What is “Cable Haunt”?

Earlier this month, Lyrebirds, a security research group discovered an exploit which likely affects hundreds of millions of cable modems worldwide. They have dubbed it “Cable Haunt”, AKA CVE-2019-19494.

If you’re successfully attacked, your attackers are given full remote access to your modem and all the traffic flowing through it. This could include intercepting private communication, redirecting traffic, and even tell the modem to ignore system updates.


Who is affected?

So far, researchers have not found evidence of attackers using the exploit in the wild, but warn that it would be very easy to hide evidence of the attack. Because it’s still a relatively difficult exploit to take advantage of, Lyrebirds believes that the average consumer won’t be targeted by the exploit (until “easy-to-use” exploit kits are developed and gain popularity).

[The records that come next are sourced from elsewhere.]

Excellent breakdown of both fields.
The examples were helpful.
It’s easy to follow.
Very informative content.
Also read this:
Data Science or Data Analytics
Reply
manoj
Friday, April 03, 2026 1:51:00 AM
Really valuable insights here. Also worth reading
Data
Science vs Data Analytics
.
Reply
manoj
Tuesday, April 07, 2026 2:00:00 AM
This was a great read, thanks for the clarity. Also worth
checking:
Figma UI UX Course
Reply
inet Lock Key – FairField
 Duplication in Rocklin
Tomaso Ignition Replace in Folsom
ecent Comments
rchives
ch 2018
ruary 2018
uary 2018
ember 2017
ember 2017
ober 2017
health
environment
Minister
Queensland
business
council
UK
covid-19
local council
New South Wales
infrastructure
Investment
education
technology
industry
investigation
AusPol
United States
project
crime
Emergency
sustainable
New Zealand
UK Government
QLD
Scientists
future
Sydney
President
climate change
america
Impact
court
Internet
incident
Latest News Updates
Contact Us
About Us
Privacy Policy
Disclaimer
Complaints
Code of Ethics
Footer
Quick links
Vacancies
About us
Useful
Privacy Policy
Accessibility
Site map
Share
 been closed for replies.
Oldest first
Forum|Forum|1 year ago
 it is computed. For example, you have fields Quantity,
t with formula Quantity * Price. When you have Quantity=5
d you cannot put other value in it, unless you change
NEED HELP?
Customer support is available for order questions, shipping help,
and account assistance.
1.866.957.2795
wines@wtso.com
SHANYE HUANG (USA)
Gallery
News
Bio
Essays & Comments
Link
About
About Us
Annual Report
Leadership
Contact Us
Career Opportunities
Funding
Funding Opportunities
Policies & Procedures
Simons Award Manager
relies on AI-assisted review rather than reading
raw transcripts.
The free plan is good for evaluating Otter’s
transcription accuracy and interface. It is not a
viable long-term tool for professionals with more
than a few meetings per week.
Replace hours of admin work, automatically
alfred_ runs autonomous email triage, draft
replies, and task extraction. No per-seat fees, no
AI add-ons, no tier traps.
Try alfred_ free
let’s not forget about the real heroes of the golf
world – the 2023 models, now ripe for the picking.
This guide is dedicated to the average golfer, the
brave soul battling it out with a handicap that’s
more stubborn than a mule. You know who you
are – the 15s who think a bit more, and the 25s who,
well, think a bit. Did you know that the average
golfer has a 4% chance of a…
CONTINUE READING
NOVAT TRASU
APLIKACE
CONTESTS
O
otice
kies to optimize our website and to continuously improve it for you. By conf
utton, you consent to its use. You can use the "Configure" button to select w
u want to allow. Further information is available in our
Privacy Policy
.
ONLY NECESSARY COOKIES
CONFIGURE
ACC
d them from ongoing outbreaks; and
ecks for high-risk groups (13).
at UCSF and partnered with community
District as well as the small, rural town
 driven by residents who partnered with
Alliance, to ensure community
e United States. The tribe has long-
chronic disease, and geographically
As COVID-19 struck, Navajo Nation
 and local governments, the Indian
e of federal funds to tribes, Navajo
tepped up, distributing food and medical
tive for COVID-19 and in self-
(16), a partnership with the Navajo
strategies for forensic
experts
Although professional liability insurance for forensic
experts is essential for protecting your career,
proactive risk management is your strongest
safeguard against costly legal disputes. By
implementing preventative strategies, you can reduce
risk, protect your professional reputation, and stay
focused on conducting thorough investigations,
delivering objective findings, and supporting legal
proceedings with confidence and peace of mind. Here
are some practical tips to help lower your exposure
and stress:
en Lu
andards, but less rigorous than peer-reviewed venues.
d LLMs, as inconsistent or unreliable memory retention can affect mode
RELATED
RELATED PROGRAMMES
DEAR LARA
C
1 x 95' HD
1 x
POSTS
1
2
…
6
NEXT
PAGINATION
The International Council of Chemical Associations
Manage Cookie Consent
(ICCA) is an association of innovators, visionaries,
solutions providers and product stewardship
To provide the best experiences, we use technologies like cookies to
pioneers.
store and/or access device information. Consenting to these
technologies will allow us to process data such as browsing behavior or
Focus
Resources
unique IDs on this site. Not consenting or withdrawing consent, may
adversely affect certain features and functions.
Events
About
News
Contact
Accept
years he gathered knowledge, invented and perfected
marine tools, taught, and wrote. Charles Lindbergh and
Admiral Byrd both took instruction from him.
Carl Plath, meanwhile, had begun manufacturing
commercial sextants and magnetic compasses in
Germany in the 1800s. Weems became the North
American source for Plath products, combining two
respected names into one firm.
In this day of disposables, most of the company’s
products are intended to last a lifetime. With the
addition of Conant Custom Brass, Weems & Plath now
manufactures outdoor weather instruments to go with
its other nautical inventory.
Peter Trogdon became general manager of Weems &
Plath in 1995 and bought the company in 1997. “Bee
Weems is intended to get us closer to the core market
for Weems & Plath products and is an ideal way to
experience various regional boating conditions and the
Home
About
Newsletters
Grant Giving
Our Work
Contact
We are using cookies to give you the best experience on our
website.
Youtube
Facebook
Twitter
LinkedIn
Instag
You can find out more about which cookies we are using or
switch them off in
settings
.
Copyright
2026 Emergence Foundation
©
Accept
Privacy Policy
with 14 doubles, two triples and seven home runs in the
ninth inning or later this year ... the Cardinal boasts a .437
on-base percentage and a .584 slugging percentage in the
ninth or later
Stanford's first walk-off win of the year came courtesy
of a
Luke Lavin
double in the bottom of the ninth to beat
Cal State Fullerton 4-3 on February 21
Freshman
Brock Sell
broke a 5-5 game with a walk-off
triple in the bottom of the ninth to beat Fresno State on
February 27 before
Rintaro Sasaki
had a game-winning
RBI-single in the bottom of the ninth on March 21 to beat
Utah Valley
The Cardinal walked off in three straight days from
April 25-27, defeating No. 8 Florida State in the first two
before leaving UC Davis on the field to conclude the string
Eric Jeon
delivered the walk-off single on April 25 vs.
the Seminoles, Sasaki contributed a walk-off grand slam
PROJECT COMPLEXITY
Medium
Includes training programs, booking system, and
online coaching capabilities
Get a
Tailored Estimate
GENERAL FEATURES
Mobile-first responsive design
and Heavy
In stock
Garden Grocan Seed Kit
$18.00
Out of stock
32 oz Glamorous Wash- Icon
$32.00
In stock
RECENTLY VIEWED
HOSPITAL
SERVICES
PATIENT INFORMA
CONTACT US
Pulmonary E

As of January 15, 2020, the Cable Haunt exploit has been found affecting cable modems made by Netgear, Arris, COMPAL, Technicolor, and more. The flaw originates in Broadcom reference software, which has appeared in fairly common firmware for many household cable modems used worldwide. 

Models known to be affected include:

  • Arris Surfboard CM8200A
  • Arris Surfboard SB6183 
  • Arris Surfboard SB8200
  • COMPAL 7284E 
  • COMPAL 7486E
  • Humax HGB10R-02 
  • Netgear C6250EMR
  • Netgear CG3700EMR 
  • Netgear CM1000 
  • Sagemcom F@st 3686
  • Sagemcom F@st 3890
  • Technicolor TC4400
  • Technicolor TC7230 
  • Technicolor TC7300

*some firmware versions of those models might not be at risk


What steps should I take?

This attack is unique in that the average consumer doesn’t have access to update or fix their own modems (only routers). Due to that issue, there’s more pressure on internet service providers to roll out an update to address the problem. Many American ISPs have stated that they’re testing for the vulnerability now, and working on plans to mitigate anything they find. 

If you think your modem is affected and you’re worried about getting it resolved quickly we recommend you reach out to your ISP directly to ask them about the status of the Cable Haunt fix.

If you’re tech-savvy and curious, this article has some steps you can take to learn if your specific device is affected, and Lyrebirds’ official page for Cable Haunt is being updated with much more in-depth information on the exploit as news comes to surface.